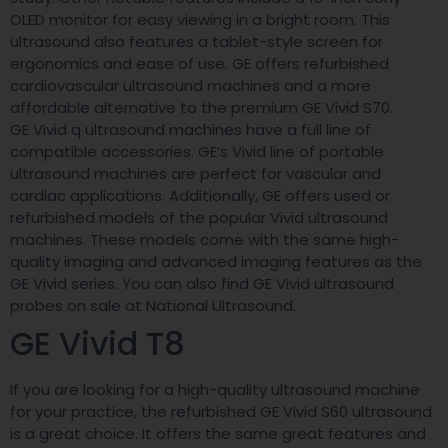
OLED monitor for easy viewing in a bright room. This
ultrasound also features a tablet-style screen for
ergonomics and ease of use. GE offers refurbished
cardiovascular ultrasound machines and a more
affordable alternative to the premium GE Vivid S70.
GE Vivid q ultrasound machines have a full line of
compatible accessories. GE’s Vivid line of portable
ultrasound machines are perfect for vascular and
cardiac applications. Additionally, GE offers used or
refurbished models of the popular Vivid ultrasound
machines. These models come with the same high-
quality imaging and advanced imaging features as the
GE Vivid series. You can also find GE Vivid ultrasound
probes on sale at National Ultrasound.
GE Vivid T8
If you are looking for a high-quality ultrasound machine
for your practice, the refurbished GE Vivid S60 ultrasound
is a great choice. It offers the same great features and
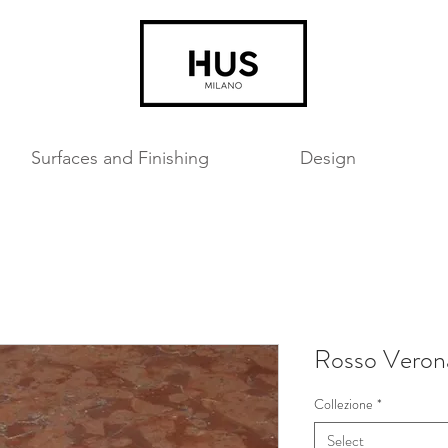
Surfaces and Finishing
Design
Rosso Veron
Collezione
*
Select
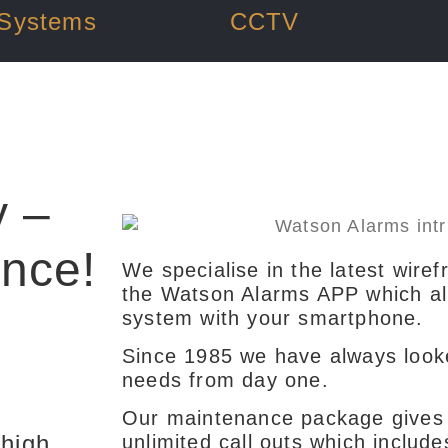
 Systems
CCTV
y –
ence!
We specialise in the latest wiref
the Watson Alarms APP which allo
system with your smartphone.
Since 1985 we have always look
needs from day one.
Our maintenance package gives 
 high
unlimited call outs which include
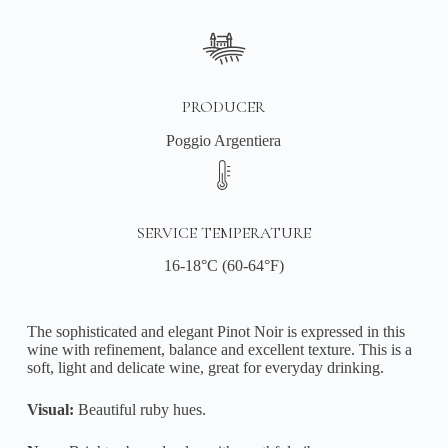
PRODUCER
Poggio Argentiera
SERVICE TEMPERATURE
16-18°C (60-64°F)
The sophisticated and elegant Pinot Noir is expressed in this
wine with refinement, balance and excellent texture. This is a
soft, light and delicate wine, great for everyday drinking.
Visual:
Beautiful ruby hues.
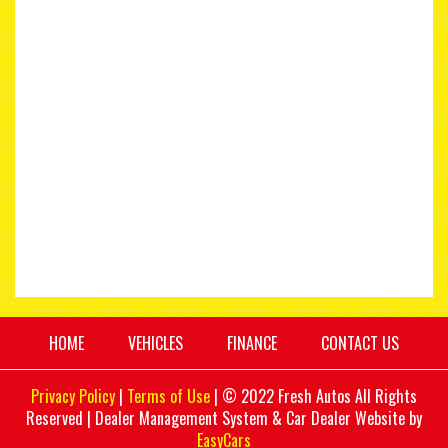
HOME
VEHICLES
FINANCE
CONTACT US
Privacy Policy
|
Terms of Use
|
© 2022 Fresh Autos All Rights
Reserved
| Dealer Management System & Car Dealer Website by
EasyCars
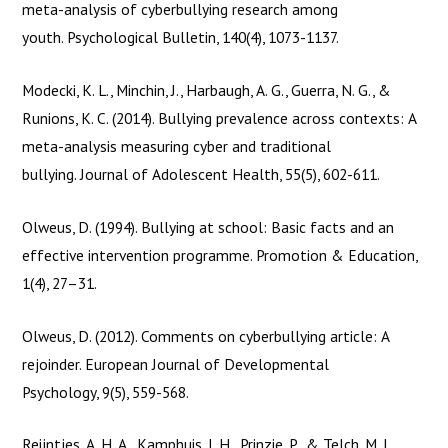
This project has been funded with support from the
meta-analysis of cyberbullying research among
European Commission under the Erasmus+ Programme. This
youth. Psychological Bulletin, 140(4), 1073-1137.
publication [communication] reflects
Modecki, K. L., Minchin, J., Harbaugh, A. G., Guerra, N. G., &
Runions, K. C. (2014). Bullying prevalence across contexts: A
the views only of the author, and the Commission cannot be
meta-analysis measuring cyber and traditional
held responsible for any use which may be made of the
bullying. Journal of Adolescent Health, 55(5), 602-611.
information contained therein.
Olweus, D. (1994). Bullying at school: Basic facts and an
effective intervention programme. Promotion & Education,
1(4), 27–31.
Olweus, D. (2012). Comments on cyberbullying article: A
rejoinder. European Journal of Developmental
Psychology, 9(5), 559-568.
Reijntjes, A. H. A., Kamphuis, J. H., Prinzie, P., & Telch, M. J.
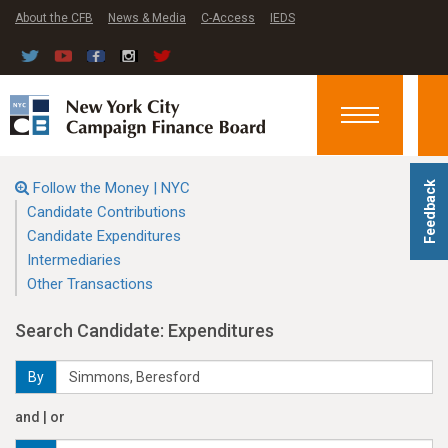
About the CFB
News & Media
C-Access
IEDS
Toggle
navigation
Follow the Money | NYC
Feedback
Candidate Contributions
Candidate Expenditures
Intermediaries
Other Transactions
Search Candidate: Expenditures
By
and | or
#####
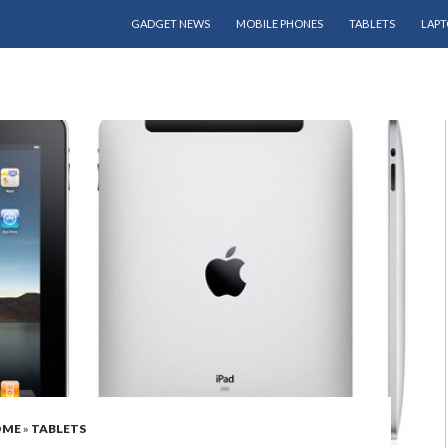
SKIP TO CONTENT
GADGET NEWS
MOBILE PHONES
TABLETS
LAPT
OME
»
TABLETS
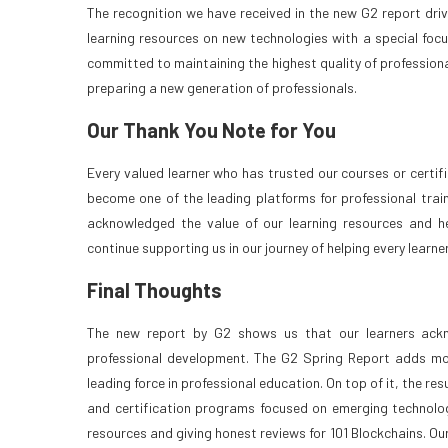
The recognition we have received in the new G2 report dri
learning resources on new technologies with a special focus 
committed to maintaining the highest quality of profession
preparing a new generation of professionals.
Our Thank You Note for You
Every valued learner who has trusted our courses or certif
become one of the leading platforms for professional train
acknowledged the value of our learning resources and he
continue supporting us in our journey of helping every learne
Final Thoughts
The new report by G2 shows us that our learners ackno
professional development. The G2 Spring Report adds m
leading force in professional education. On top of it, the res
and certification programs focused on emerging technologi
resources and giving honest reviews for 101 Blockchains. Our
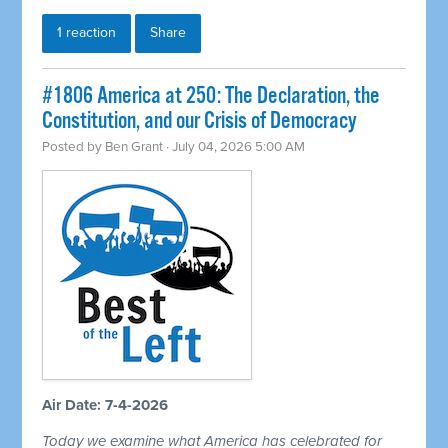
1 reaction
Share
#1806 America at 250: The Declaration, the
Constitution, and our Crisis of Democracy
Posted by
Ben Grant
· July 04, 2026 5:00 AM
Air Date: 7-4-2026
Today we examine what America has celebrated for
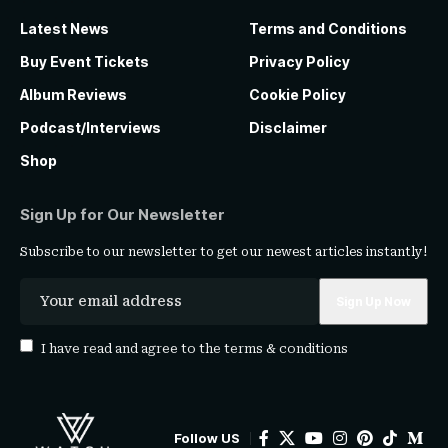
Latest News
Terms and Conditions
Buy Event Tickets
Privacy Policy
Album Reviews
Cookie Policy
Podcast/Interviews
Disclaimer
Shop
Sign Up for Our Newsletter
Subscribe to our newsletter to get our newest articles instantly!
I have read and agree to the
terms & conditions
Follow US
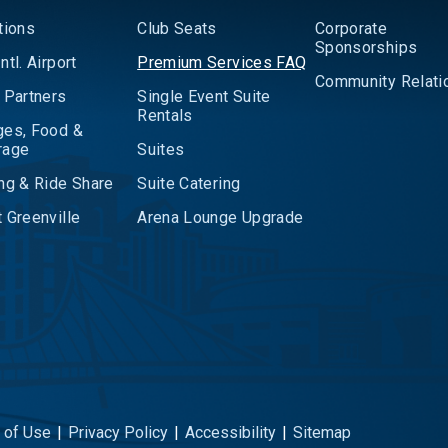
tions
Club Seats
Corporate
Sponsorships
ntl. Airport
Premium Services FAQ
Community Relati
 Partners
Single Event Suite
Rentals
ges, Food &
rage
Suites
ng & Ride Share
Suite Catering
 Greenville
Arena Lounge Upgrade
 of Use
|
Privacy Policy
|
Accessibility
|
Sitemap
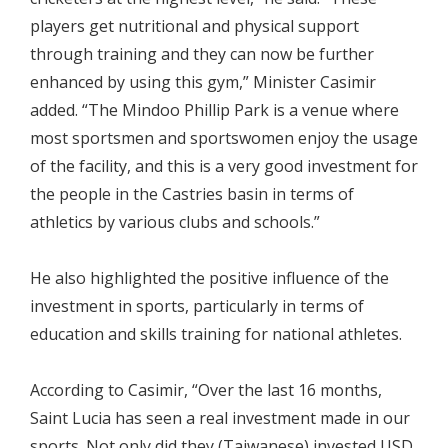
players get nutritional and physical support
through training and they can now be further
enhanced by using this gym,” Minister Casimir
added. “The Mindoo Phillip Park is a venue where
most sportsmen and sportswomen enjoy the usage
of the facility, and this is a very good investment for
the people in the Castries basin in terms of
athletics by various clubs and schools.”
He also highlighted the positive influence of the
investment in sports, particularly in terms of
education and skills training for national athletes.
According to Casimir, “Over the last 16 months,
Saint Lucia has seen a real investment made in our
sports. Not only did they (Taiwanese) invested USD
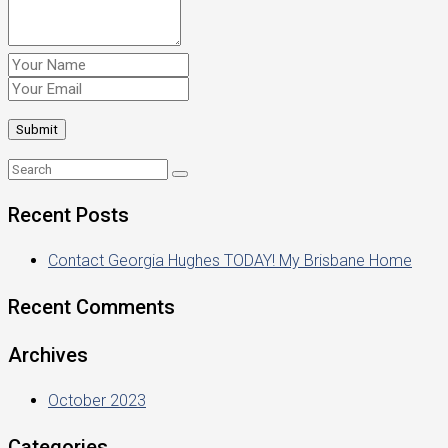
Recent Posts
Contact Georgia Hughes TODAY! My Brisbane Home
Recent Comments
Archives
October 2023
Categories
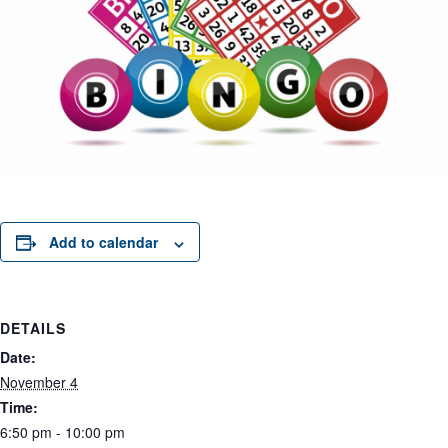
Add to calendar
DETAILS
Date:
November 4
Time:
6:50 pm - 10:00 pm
#####
* **Work to complete**:
From the records above, return each line that contains the word "America".

* **Task result**:
#1806 America at 250: The Declaration, the
Today we examine what America has celebrated for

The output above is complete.